Now for A to consciously choose (1), there must be a reason. If there is no reason - for eg A didn't think before doing it - then we don't really have a proper choice.

Now if you say that A died because (s)he wanted to save B, that is a valid reason. But there is still the question of why: WHY did A decide (choose) that (1) was preferable to (2). I would argue it this way: IF (1) is preferable to (2), it must be the case that A derives some level of utility/benefit from (1) that exceeds the utility/benefit from (2). That utility/benefit might come in the form of a warm fuzzy feeling that A feels they are acting for the benefit of their fellow soldier. But it is still utility/benefit nonetheless. Thus A is not in the end making a choice solely 'for the benefit' of B, (s)he is making a choice for her/himself.

If this isn't the case, ie that A does NOT derive greater utility/benefit from (1) than (2), then we don't have a choice, we have a mistake. A is not making an informed decision. If A would really feel much better being alive, but somehow embarks on course of action (1), i don't think you can call that choice.

Don't know if that makes much sense but it's about as clear as i can make it..

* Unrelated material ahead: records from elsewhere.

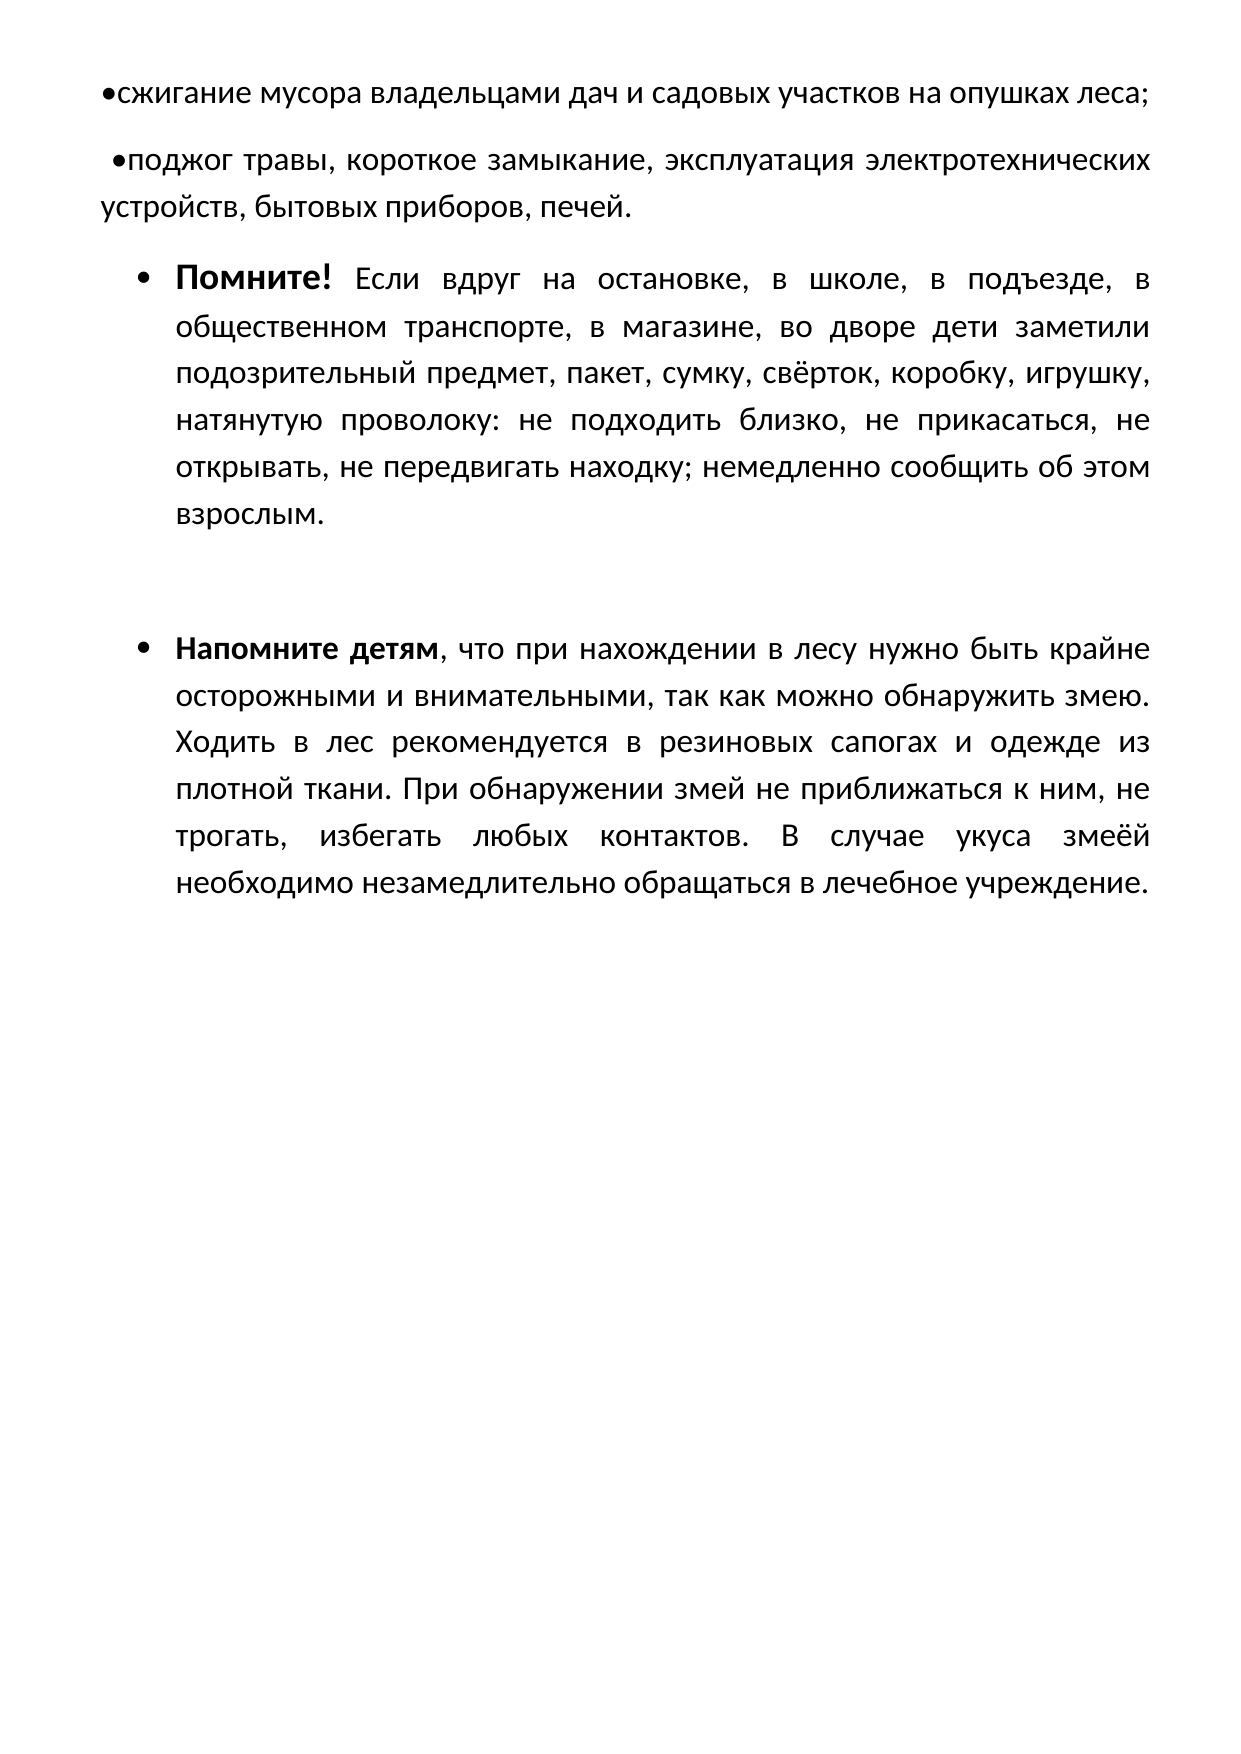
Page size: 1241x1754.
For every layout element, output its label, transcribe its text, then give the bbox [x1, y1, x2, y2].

list Помните! Если вдруг на остановке, в школе, в подъезде, в общественном транспорте, в магазине, во дворе дети заметили подозрительный предмет, пакет, сумку, свёрток, коробку, игрушку, натянутую проволоку: не подходить близко, не прикасаться, не открывать, не передвигать находку; немедленно сообщить об этом взрослым. [138, 253, 1152, 532]
text •поджог травы, короткое замыкание, эксплуатация электротехнических устройств, бытовых приборов, печей. [100, 138, 1152, 226]
list Напомните детям, что при нахождении в лесу нужно быть крайне осторожными и внимательными, так как можно обнаружить змею. Ходить в лес рекомендуется в резиновых сапогах и одежде из плотной ткани. При обнаружении змей не приближаться к ним, не трогать, избегать любых контактов. В случае укуса змеёй необходимо незамедлительно обращаться в лечебное учреждение. [138, 627, 1152, 902]
text •сжигание мусора владельцами дач и садовых участков на опушках леса; [100, 71, 1152, 112]
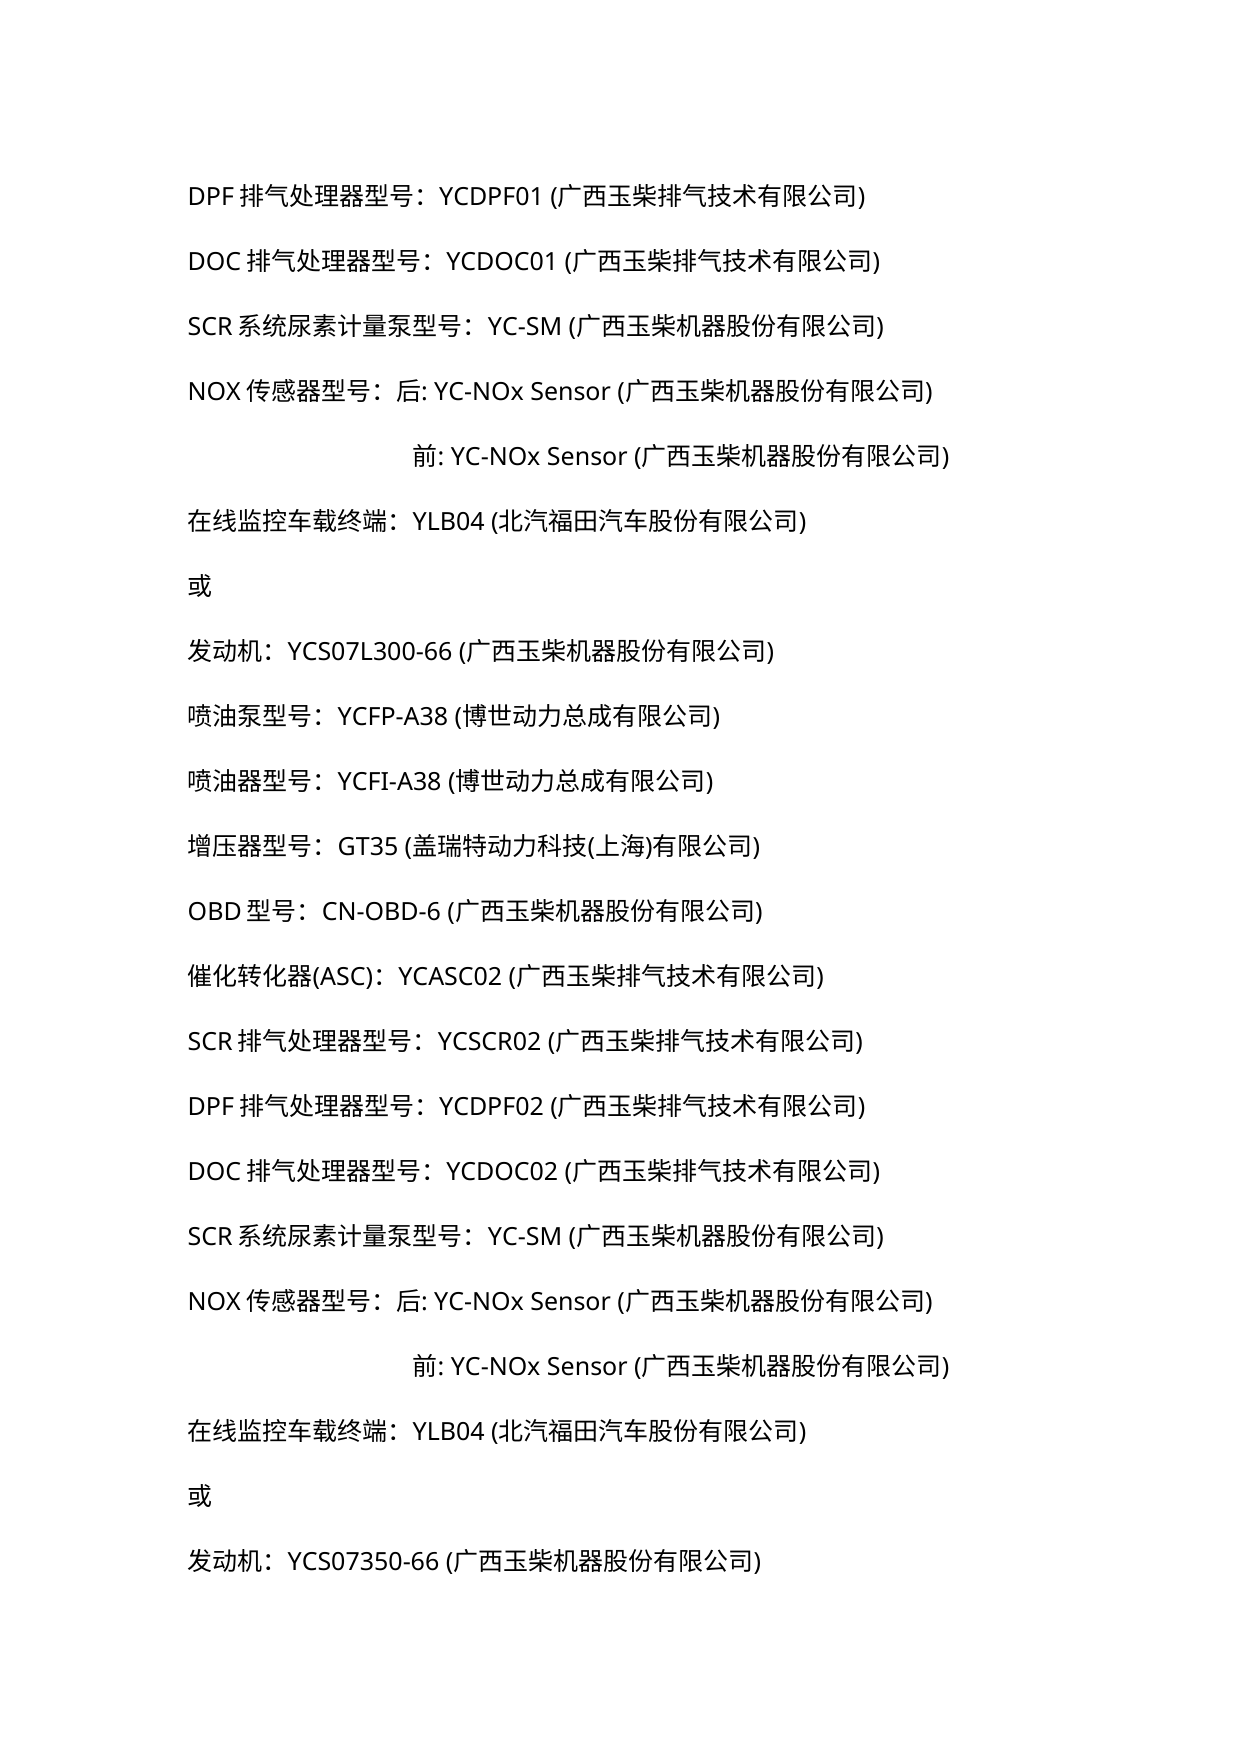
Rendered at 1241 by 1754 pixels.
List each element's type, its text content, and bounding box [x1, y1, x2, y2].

And please don't take any of this the wrong way - i'm not trying be offensive or to say my ideas are better than anyone elses. I find this sort of debate interesting.. and I'm just trying to explain how i think and how i see things. And at the same time trying to understand how other ppl see things (differently) too.

kAgE said...

hmmmmm, i kinda disagree about this benefit thing.......a choice is a choice, whether u benefit from it or not..... choosing to not go out, choosing to eat at a later time, choosing this choosing that, it's not about benefits for yourself all the time.